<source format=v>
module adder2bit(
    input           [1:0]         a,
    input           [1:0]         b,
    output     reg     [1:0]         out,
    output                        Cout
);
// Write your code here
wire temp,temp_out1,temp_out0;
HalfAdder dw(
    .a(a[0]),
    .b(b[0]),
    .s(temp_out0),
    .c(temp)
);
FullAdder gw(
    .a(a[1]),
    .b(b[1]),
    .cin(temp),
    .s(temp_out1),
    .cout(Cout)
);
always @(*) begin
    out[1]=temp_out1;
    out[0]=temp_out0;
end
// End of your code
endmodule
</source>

--

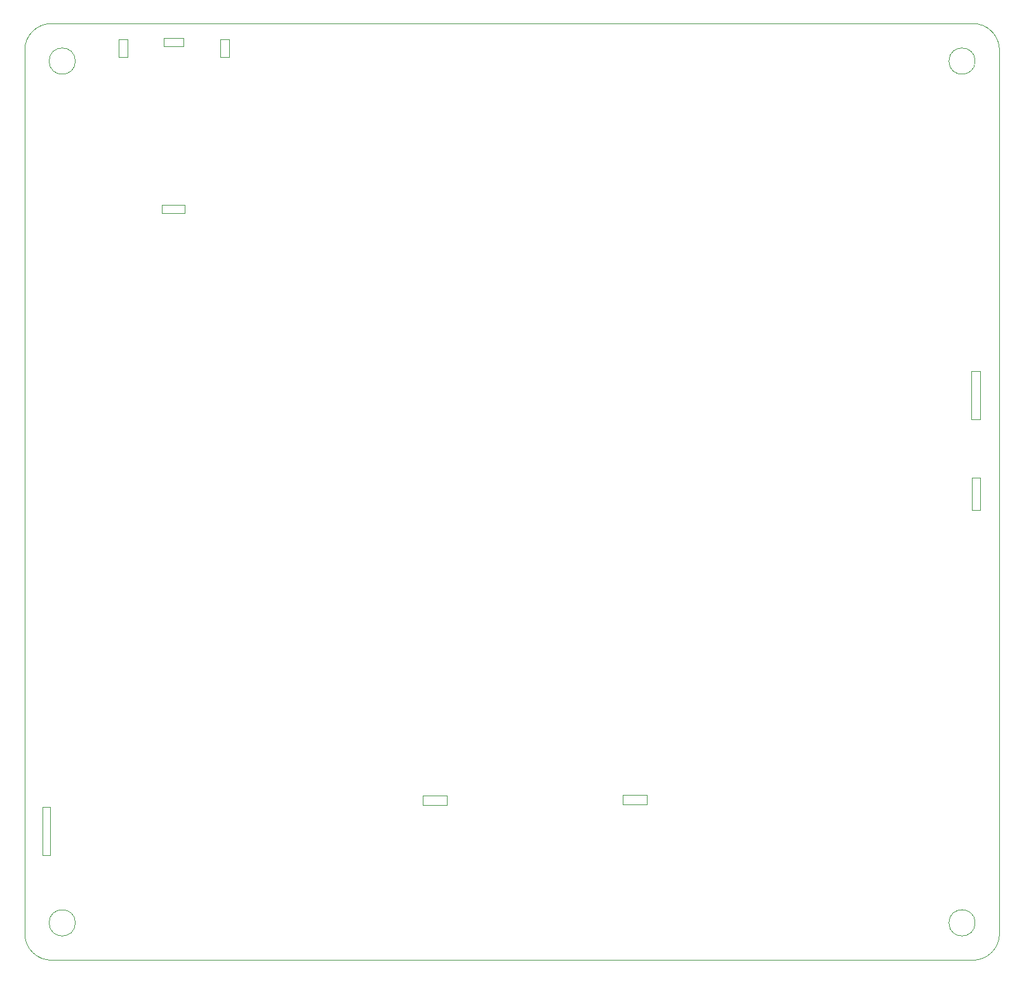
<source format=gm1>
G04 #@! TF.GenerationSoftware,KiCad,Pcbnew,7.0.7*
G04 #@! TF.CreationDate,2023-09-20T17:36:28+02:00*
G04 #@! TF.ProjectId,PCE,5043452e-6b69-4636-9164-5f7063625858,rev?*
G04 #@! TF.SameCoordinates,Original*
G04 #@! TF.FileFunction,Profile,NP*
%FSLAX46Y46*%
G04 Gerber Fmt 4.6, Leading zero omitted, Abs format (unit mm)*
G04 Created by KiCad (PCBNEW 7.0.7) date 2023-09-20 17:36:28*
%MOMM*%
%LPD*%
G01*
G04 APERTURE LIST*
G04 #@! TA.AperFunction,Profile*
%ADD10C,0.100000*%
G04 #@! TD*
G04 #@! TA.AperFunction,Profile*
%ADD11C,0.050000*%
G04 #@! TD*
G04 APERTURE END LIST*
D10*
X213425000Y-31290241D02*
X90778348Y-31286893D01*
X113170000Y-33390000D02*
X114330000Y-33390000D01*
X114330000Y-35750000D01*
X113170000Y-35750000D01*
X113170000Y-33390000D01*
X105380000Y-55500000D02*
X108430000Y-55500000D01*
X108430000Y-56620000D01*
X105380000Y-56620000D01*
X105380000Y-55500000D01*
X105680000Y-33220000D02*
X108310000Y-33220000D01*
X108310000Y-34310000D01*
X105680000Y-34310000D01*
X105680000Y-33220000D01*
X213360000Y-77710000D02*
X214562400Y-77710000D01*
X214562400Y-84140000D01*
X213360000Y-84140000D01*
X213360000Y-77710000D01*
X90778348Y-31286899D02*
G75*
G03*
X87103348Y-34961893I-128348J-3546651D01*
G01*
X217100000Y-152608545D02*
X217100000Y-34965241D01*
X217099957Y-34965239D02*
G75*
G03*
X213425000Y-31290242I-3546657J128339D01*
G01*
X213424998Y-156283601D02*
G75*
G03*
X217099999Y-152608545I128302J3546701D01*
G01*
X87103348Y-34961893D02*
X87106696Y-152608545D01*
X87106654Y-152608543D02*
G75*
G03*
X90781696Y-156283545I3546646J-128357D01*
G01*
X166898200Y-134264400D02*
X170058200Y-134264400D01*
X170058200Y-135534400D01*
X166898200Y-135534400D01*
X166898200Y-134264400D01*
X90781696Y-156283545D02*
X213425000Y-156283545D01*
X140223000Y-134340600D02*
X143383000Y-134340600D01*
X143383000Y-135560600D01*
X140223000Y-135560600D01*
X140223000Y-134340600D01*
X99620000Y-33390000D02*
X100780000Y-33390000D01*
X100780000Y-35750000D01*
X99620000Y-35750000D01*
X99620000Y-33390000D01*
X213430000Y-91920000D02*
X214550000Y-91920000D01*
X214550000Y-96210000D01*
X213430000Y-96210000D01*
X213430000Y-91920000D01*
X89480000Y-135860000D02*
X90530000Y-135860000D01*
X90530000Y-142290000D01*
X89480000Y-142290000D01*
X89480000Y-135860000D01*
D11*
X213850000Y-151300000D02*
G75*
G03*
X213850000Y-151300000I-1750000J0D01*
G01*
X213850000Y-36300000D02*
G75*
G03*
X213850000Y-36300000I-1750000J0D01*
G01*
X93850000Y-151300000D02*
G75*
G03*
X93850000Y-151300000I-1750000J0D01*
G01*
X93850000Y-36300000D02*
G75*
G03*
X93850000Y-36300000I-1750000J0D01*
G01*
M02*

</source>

...

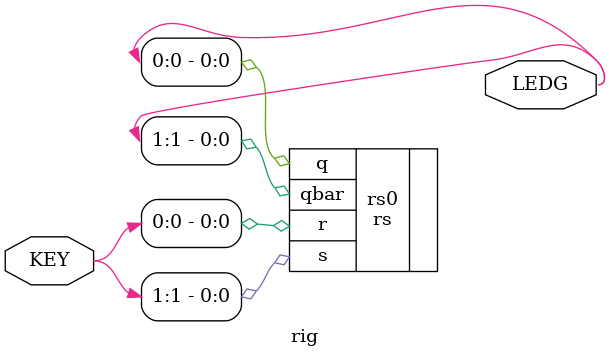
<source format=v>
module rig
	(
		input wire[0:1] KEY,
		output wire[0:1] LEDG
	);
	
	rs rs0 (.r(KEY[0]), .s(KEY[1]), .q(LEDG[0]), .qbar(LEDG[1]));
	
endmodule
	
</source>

## WORK TASK
If a line above includes the string "your", pick it out.

## REPLY
// Write your code here
// End of your code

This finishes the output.